Jusqu'ici plutôt consensuelle, l'organisation de la première primaire "ouverte" de la droite et du centre s'est brusquement tendue, quatre des candidats -- Alain Juppé, François Fillon, Bruno Le Maire, Hervé Mariton -- ayant décidé de saisir la Haute autorité.

En cause, les suffrages des Français de l'étranger, dont environ 1,2 million sont inscrits sur les listes consulaires, à la consultation des 20 et 27 novembre pour laquelle Alain Juppé, notamment, souhaite le corps électoral le plus large possible afin de conforter ses chances de victoire.

A l'inverse, Nicolas Sarkozy, largement distancé dans les sondages par le maire de Bordeaux, fonde ses espoirs dans le noyau dur des militants qui continuent de le plébisciter malgré une popularité nationale chancelante.

Lors d'un bureau politique réuni mardi soir en l'absence de ses principaux concurrents, le président des Républicains a obtenu que les expatriés ne votent plus par internet, mais par bulletin, comme en métropole.

La modification a été validée par 47 voix contre quatre, en dépit des arguments du député Thierry Solère, qui supervise l'organisation de la primaire.

Nicolas Sarkozy a invoqué le respect du "principe constitutionnel du maintien de l'égalité des citoyens devant le vote."

Or, le guide électoral de la primaire, diffusé le 22 avril, stipule que "pour les Français établis hors de France, le scrutin est organisé par voie électronique". La disposition était toutefois "en attente du vote d'approbation du bureau politique".

"UN DÉNI DE DÉMOCRATIE"

"Je ne vois pas au nom de quoi un mec de la Somme devrait faire 40 kilomètres pour aller voter, alors qu'un golden boy de New York n'aurait qu'à appuyer sur un bouton", a plaidé Nicolas Sarkozy, selon des propos rapportés par L'Opinion.
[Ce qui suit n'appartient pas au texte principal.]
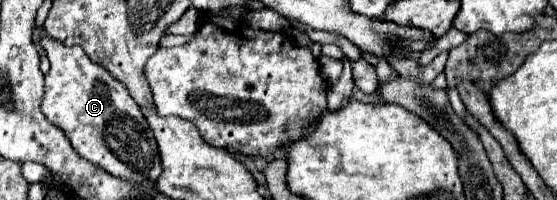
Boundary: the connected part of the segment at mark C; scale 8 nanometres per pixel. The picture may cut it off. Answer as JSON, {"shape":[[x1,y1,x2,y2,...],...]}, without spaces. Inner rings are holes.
{"shape":[[44,34,40,46,52,64,46,74,46,92,42,102,44,116,62,128,72,142,72,148,88,162,102,166,112,176,130,180,158,180,162,166,158,144,146,124,138,104,126,92,126,86,112,78,100,64,92,62,78,46,64,46,60,40]]}

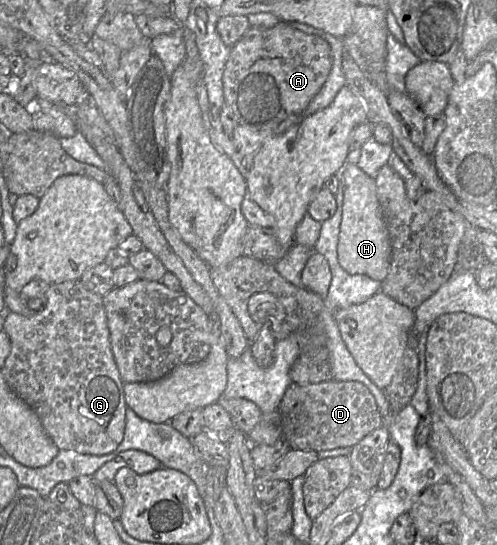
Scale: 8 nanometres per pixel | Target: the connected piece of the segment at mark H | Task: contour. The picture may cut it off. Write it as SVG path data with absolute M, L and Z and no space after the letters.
M345 163L341 182L343 203L337 245L339 264L351 275L362 274L373 280L383 281L390 269L392 247L377 198L375 179L367 175L357 164Z

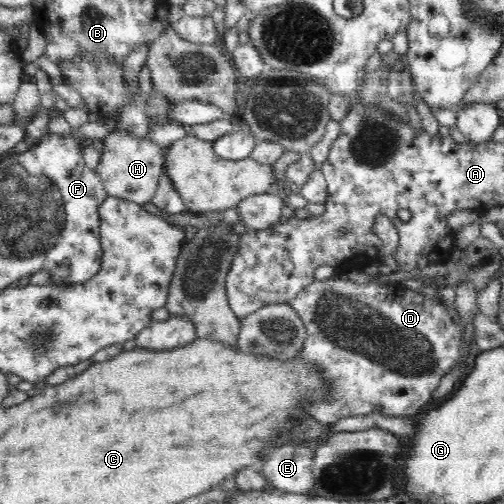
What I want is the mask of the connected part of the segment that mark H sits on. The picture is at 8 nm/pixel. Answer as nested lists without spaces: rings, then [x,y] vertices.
[[[116,129],[101,140],[104,148],[95,171],[99,174],[107,193],[140,205],[151,202],[162,176],[164,150],[147,136],[139,138],[127,132],[118,132]]]

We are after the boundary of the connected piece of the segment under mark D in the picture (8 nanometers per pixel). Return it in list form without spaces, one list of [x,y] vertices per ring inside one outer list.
[[[340,279],[338,282],[332,282],[334,288],[322,290],[322,288],[308,288],[298,293],[294,298],[289,300],[289,305],[300,315],[302,322],[307,330],[307,337],[304,341],[302,350],[297,355],[304,363],[312,363],[312,365],[324,366],[324,374],[328,376],[326,380],[330,380],[332,376],[332,384],[334,384],[334,400],[332,402],[320,402],[320,404],[312,404],[310,406],[310,416],[314,416],[318,422],[322,424],[334,424],[347,416],[366,416],[370,412],[378,412],[384,416],[410,416],[414,418],[416,412],[428,403],[432,398],[432,392],[440,386],[442,376],[446,376],[448,372],[452,372],[452,368],[460,364],[462,361],[462,336],[464,328],[454,323],[448,307],[441,301],[430,299],[424,293],[418,293],[411,289],[403,289],[399,284],[376,284],[375,282],[367,282],[358,284],[352,282],[352,279]]]

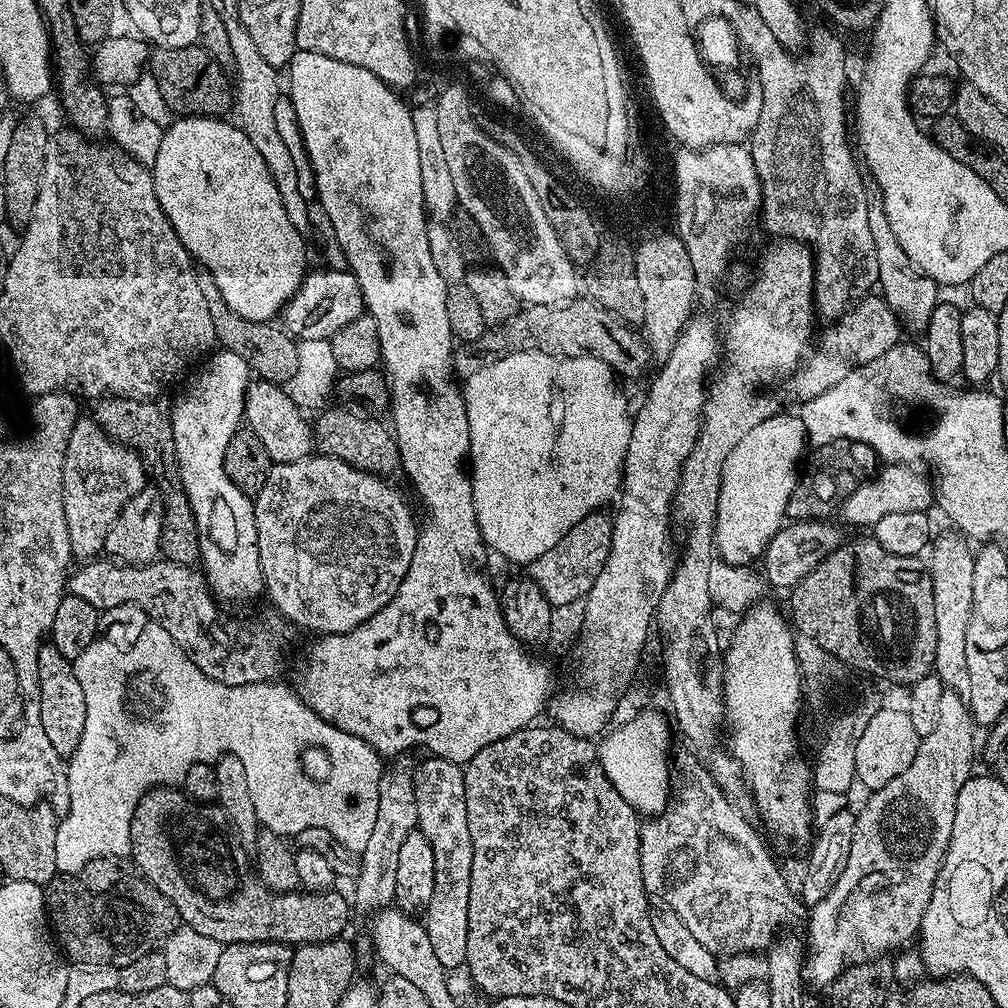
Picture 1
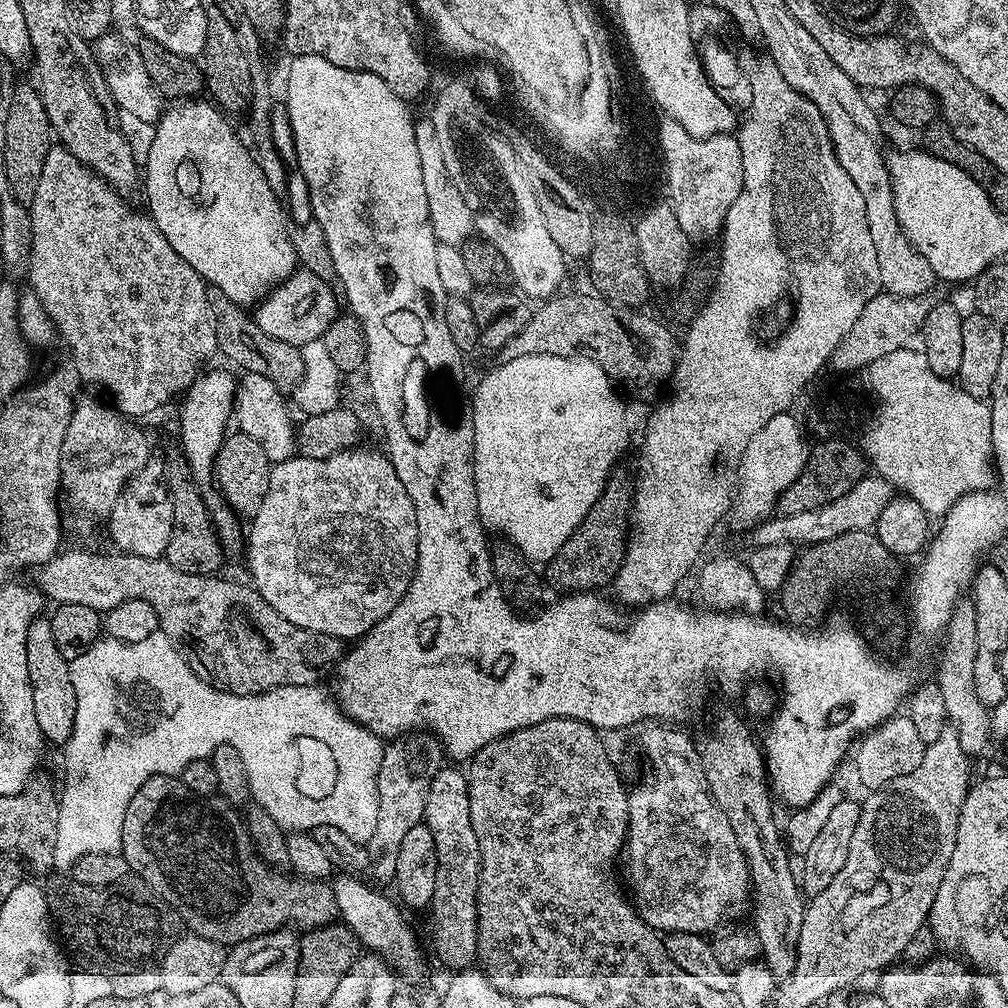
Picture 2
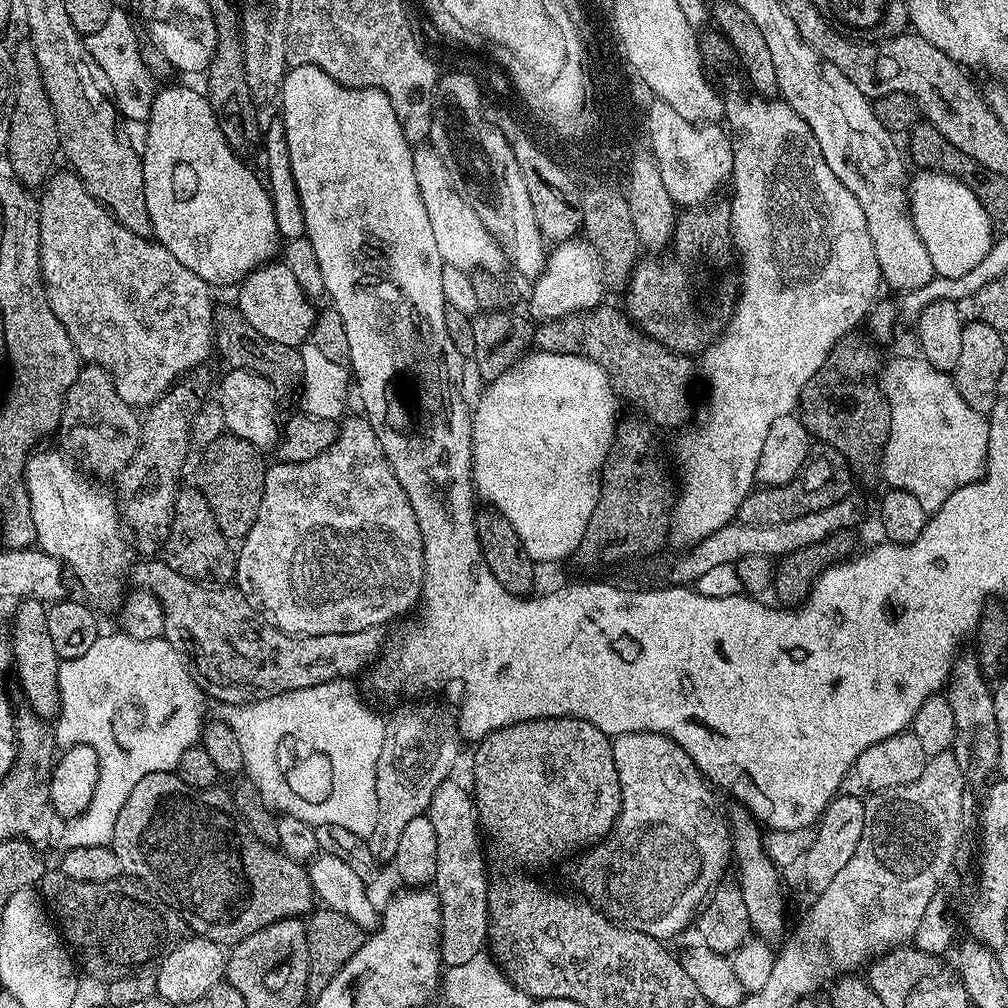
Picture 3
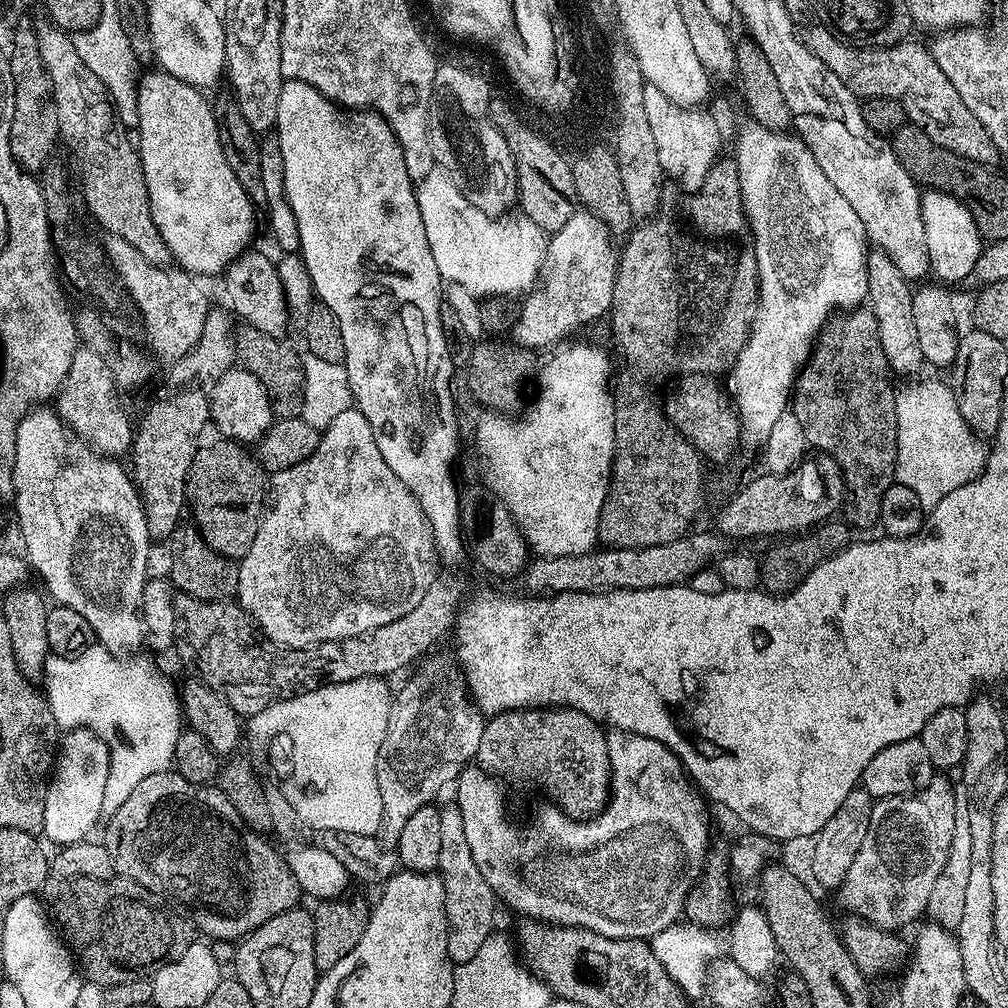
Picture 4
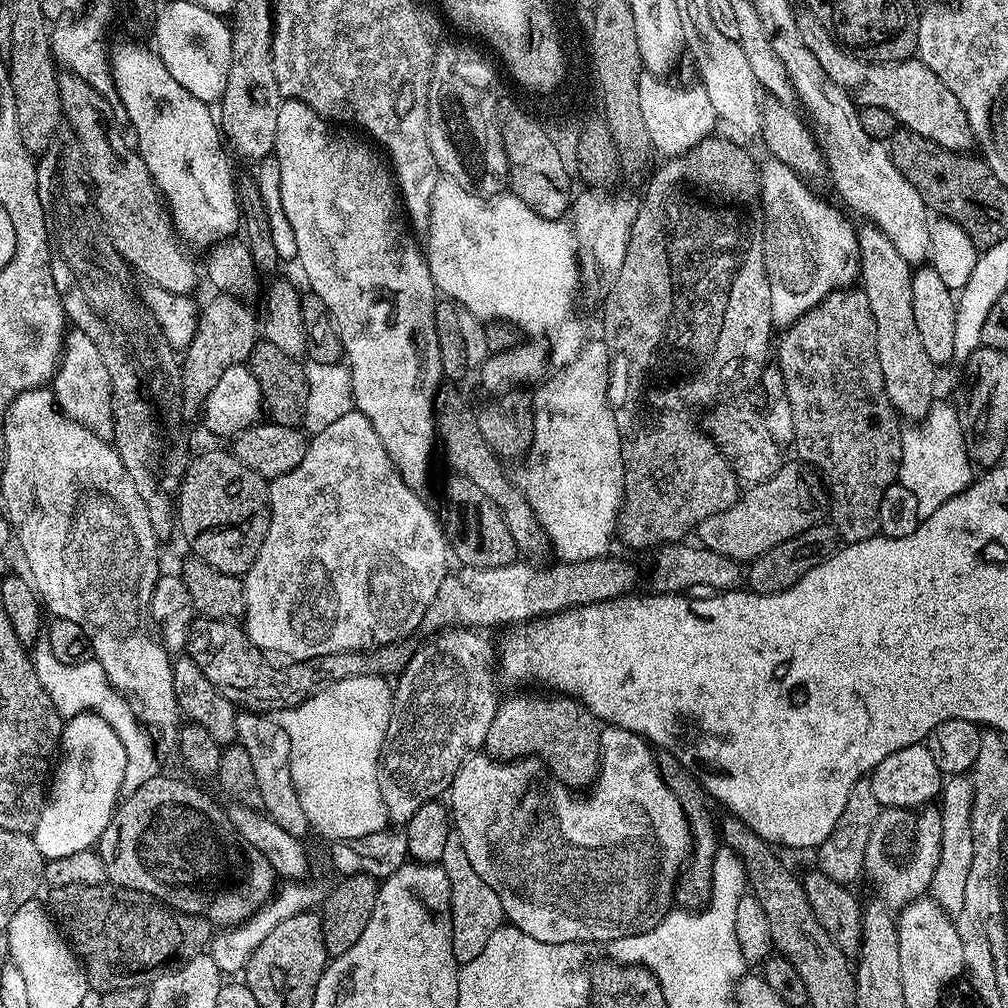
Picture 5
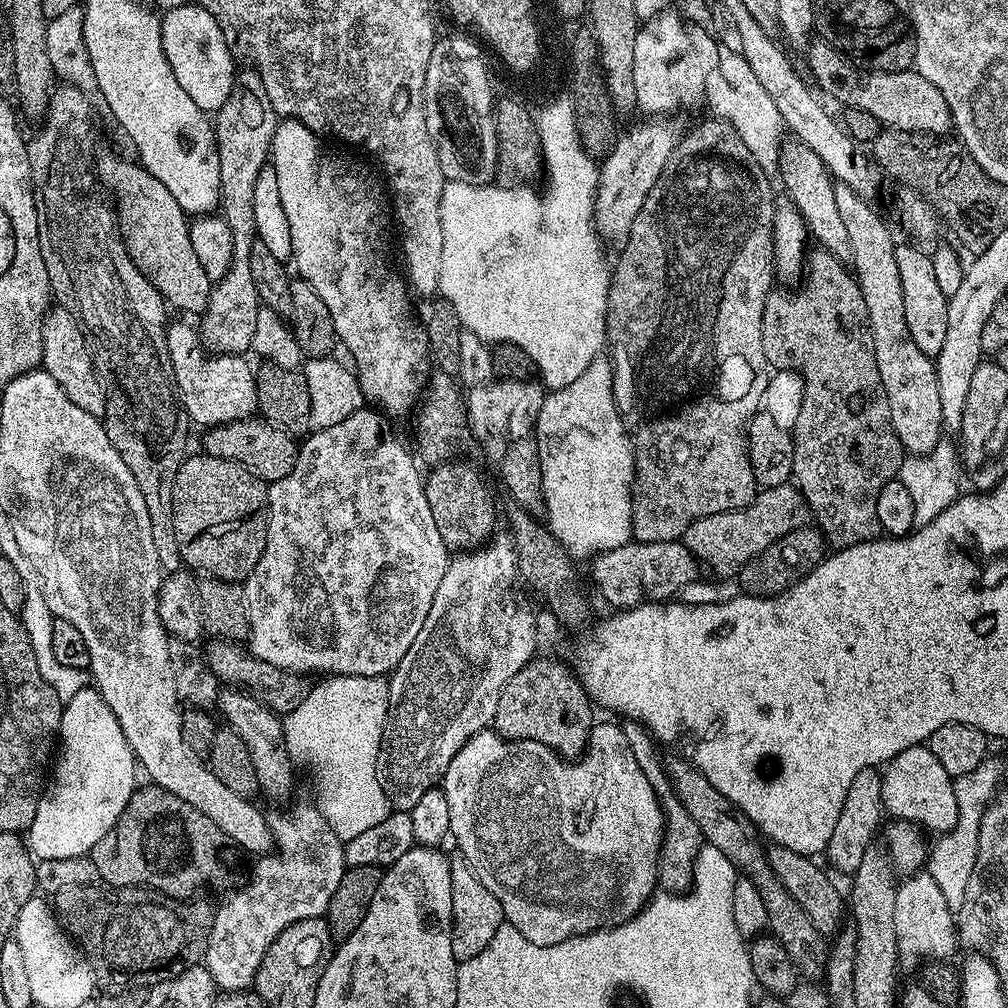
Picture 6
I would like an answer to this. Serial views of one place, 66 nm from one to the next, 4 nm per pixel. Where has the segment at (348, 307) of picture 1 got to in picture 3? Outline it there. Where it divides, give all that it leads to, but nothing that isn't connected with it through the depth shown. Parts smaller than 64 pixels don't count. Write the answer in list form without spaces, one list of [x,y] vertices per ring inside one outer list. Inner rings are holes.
[[[283,262],[261,264],[251,274],[245,276],[238,285],[235,307],[262,334],[262,338],[270,338],[270,342],[282,342],[282,346],[300,348],[312,335],[312,327],[318,315],[317,309],[312,309],[309,293],[290,274]]]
Dès mardi soir, le conseiller d'Alain Juppé Gilles Boyer a rappelé sur Twitter que l'ancien Premier ministre défendait le vote électronique afin de permettre aux expatriés de "voter dans de bonnes conditions".

François Fillon a marqué mercredi sa détermination à défendre "le droit des Français de l'étranger à s'exprimer" dans "des conditions qui respectent la spécificité de leur territoire de résidence".

"La Charte des primaires, acceptée par les candidats déclarés et la direction des Républicains, s'impose à tous et aucune modification des règles de vote ne saurait être adoptée sans consultation de la Haute autorité de la primaire", souligne-t-il dans un communiqué.

L'instance s'est saisie du litige mercredi.

Sur France Info, Bruno Le Maire s'est élevé contre l'idée qu'il puisse y avoir "des citoyens de premier ordre et de second ordre."

Les équipes mettent notamment en avant la difficulté d'organiser physiquement le vote dans la myriade de pays concernés.

Frédéric Lefebvre, député LR des Français de l'étranger et candidat à la primaire, annonce sur Facebook son intention d'organiser un vote électronique "avec une société habilitée et sous la surveillance d'un huissier".

"On ne peut priver, de fait, de droit de vote les centaines de milliers de Français, sur les 1,3 million d'électeurs dans le monde entier, qui seront trop éloignés d'un bureau de vote. Ce serait un déni de démocratie", écrit-il.

En 2015, avant la création du comité d'organisation de la primaire, Alain Juppé et François Fillon avaient laissé entendre qu'ils iraient seuls au combat si l'organisation de la primaire venait à souffrir d'irrégularités.